Problem:
I would like every line of the records below that contains the word "MooNFishr" copied.

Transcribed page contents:
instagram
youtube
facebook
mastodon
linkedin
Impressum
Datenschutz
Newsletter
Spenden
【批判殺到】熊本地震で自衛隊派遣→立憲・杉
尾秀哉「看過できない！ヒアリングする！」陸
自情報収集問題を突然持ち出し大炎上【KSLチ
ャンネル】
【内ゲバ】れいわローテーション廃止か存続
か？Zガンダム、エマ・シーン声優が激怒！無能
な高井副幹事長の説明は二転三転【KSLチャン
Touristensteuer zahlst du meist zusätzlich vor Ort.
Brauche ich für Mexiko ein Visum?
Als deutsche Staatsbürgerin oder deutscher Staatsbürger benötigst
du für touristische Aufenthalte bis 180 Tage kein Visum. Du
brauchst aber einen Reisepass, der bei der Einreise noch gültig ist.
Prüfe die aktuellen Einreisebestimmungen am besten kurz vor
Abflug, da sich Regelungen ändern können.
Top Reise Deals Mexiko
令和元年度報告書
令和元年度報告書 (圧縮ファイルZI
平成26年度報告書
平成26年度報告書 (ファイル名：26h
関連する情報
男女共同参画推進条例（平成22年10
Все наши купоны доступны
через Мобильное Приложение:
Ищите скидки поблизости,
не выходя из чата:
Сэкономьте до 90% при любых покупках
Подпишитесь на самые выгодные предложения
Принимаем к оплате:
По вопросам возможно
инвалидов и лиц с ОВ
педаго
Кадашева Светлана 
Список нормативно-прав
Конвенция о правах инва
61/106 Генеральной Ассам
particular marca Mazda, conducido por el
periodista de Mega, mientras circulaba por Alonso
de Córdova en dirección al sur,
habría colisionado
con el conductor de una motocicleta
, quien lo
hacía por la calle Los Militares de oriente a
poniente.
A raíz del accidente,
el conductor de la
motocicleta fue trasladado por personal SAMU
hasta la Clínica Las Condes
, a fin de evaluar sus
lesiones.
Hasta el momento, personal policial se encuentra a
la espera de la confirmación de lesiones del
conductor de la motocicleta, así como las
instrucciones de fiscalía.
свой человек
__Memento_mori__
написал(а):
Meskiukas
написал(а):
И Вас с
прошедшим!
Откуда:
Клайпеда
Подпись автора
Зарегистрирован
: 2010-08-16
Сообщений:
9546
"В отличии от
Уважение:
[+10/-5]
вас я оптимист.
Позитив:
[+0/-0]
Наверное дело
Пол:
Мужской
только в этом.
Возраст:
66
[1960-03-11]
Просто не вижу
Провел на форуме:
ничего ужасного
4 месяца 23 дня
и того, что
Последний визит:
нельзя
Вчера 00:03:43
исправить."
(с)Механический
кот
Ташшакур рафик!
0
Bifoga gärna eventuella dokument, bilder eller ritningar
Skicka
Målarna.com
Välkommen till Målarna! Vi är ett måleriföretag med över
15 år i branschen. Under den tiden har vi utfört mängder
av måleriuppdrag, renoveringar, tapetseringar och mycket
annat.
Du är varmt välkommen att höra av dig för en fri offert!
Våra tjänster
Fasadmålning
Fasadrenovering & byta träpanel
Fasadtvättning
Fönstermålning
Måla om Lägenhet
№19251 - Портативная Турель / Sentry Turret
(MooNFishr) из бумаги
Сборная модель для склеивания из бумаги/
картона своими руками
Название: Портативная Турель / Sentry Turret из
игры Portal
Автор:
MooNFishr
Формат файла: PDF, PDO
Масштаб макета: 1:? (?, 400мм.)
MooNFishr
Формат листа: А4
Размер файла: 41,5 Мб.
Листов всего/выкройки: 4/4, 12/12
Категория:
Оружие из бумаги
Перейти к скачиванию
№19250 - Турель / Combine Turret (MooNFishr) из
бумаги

Finished task:
(MooNFishr) из бумаги
MooNFishr
MooNFishr
№19250 - Турель / Combine Turret (MooNFishr) из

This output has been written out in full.